-- What is being asked --
Below are the records; restate word for word the lines from the first through the one containing "Note: PCC: Professional", and only those.

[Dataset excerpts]
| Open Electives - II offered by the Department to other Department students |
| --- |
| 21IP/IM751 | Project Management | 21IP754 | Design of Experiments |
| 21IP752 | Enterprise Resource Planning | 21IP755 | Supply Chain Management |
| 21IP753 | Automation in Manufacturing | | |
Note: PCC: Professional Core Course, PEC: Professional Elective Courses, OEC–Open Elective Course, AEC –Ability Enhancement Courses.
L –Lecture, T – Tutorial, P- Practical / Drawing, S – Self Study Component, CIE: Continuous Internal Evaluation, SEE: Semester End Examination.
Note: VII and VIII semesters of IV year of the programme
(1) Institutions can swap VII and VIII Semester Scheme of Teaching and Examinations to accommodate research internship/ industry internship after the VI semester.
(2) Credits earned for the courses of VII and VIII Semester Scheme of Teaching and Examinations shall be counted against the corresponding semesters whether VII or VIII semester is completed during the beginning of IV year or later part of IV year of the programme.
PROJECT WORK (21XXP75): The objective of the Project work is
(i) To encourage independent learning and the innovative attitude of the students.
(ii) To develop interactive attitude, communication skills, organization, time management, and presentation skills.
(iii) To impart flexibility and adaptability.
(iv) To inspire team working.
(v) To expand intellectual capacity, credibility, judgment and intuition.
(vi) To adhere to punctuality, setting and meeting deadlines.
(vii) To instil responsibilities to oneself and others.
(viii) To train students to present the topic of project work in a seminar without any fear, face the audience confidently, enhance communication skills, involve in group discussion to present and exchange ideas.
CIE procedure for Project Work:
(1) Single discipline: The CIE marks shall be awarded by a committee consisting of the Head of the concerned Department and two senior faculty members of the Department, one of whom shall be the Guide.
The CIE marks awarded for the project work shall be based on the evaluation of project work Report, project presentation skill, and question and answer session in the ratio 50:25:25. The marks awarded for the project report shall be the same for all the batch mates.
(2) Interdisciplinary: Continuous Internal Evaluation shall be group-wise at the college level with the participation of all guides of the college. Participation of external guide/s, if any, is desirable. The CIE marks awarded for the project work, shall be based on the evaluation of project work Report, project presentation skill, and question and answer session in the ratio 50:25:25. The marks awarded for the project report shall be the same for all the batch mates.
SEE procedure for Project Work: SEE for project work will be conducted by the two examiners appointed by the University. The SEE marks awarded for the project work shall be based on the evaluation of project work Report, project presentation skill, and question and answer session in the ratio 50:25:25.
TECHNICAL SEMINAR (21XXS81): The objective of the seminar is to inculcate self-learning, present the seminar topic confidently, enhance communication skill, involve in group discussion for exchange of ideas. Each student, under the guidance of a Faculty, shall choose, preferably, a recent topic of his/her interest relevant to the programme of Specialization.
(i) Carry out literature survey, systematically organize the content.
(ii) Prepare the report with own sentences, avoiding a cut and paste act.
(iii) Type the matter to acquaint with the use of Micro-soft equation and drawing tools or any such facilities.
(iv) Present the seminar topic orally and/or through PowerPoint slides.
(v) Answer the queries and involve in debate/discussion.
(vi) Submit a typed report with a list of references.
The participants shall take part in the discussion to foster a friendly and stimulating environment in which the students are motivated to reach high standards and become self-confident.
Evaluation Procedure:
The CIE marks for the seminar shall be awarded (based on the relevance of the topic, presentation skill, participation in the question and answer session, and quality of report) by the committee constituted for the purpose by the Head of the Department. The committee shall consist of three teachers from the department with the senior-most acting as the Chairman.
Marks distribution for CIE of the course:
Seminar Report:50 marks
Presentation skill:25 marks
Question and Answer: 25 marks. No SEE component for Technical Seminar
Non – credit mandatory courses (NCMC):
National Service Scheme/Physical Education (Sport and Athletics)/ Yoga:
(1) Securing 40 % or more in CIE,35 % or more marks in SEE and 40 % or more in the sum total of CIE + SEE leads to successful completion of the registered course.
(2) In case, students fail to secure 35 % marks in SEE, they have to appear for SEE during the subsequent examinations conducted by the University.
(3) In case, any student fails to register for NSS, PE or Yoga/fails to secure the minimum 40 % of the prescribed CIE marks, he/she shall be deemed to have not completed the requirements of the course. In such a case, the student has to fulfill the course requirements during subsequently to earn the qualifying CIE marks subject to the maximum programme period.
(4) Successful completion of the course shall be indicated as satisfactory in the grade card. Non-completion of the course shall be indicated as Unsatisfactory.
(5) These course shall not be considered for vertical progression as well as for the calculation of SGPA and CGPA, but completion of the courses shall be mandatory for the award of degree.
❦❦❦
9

-- Worked solution --
| Open Electives - II offered by the Department to other Department students |
| --- |
| 21IP/IM751 | Project Management | 21IP754 | Design of Experiments |
| 21IP752 | Enterprise Resource Planning | 21IP755 | Supply Chain Management |
| 21IP753 | Automation in Manufacturing | | |
Note: PCC: Professional Core Course, PEC: Professional Elective Courses, OEC–Open Elective Course, AEC –Ability Enhancement Courses.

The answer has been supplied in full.